* WHAT IS BEING ASKED *
Below are records to reproduce in full; copy them exactly but keep the pictures out.

= = = =

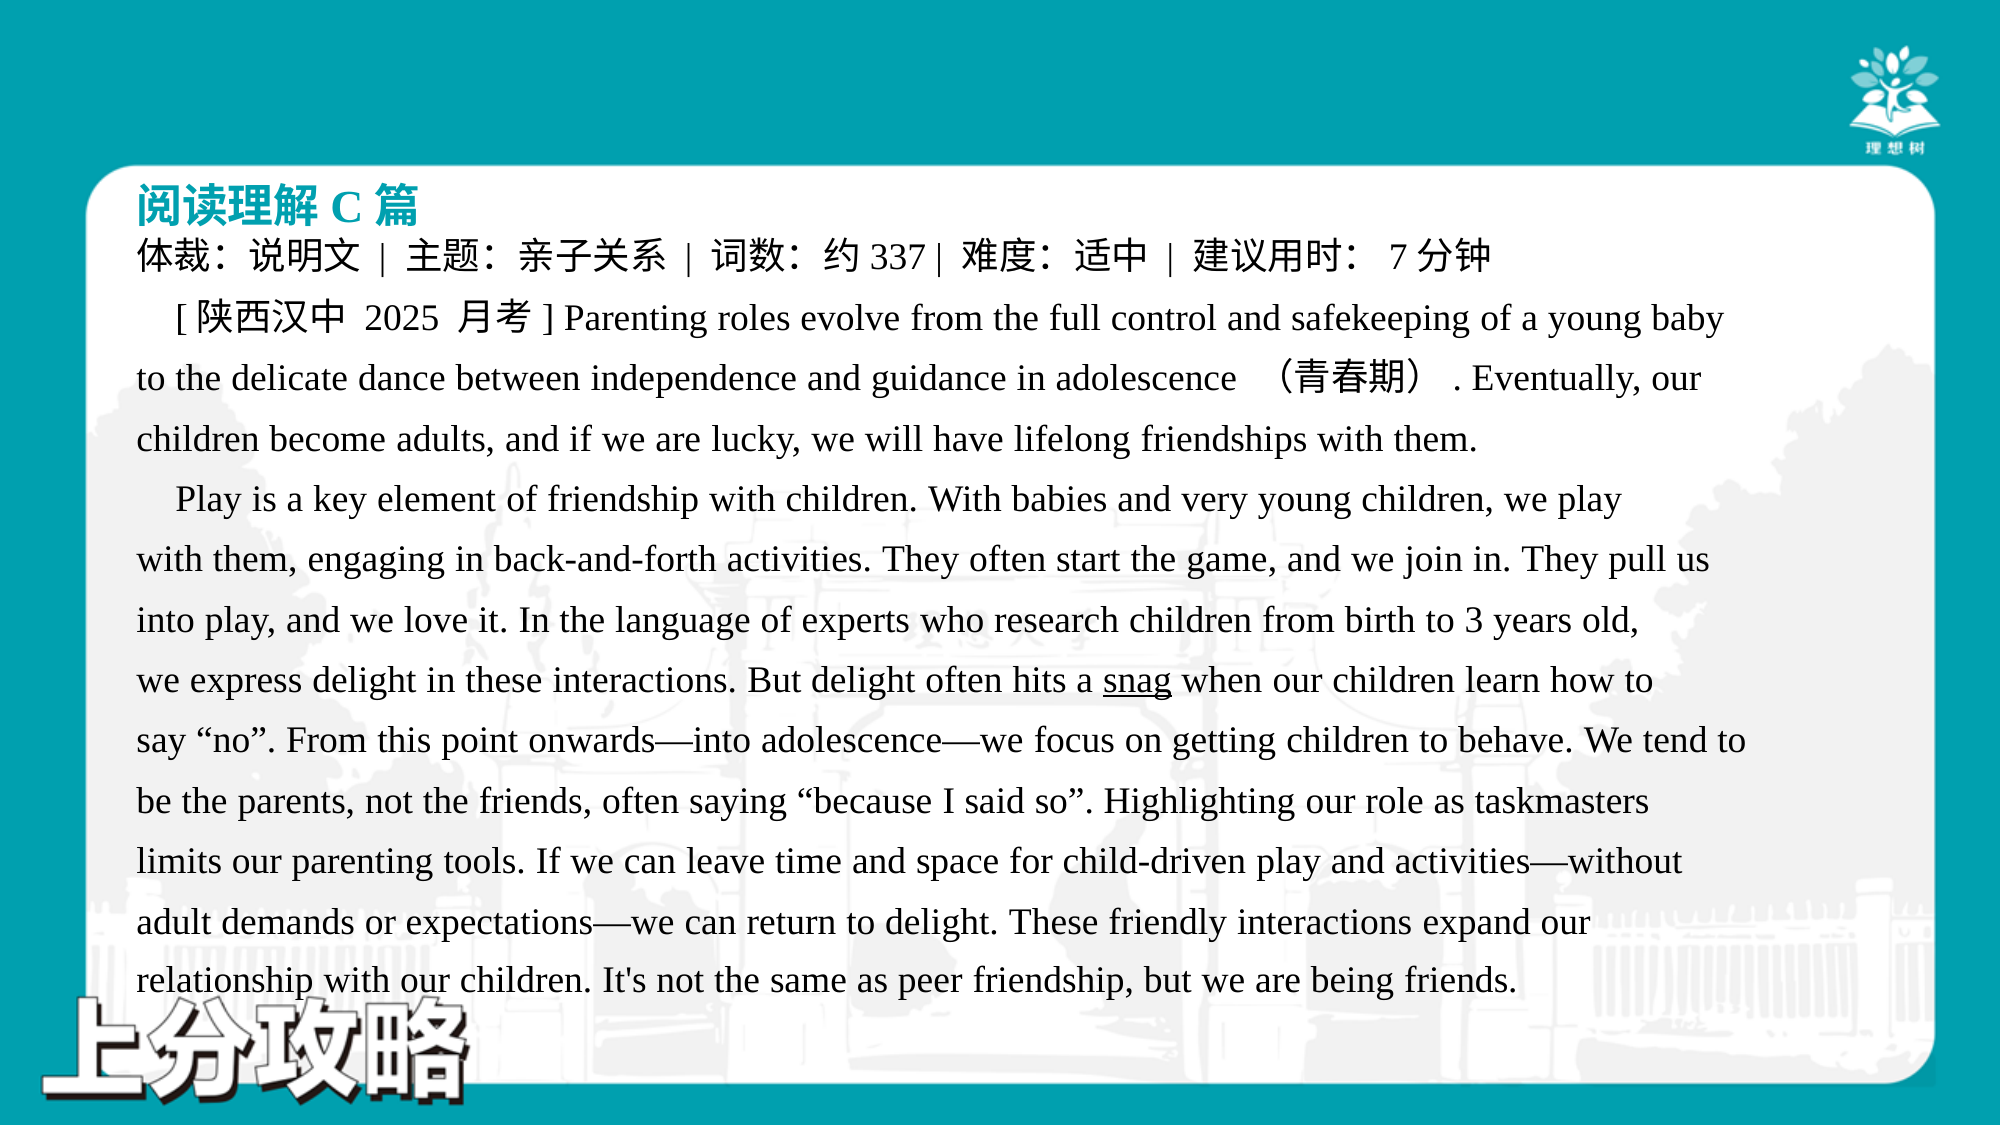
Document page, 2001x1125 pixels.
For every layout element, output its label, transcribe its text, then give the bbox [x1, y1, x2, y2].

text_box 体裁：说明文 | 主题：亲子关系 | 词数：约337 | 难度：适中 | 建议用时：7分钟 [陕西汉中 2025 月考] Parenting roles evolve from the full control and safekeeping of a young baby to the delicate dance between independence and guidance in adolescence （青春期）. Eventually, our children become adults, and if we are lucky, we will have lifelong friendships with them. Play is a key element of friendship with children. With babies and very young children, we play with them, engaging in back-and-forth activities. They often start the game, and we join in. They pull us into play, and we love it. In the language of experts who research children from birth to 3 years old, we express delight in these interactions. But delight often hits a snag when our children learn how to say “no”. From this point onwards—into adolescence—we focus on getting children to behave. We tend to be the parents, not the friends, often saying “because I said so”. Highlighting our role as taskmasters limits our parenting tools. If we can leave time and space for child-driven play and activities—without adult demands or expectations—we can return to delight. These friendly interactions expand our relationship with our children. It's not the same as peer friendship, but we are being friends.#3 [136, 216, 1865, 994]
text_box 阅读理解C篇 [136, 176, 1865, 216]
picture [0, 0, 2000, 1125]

= = = =

* EXERCISE OUTPUT *
Document page, 2001x1125 pixels.
For every layout element, output its label, transcribe its text, then give the bbox [x1, y1, x2, y2].

text_box 体裁：说明文 | 主题：亲子关系 | 词数：约337 | 难度：适中 | 建议用时：7分钟 [陕西汉中 2025 月考] Parenting roles evolve from the full control and safekeeping of a young baby to the delicate dance between independence and guidance in adolescence （青春期）. Eventually, our children become adults, and if we are lucky, we will have lifelong friendships with them. Play is a key element of friendship with children. With babies and very young children, we play with them, engaging in back-and-forth activities. They often start the game, and we join in. They pull us into play, and we love it. In the language of experts who research children from birth to 3 years old, we express delight in these interactions. But delight often hits a snag when our children learn how to say “no”. From this point onwards—into adolescence—we focus on getting children to behave. We tend to be the parents, not the friends, often saying “because I said so”. Highlighting our role as taskmasters limits our parenting tools. If we can leave time and space for child-driven play and activities—without adult demands or expectations—we can return to delight. These friendly interactions expand our relationship with our children. It's not the same as peer friendship, but we are being friends.#3 [136, 216, 1865, 994]
text_box 阅读理解C篇 [136, 176, 1865, 216]
picture [0, 0, 2000, 1125]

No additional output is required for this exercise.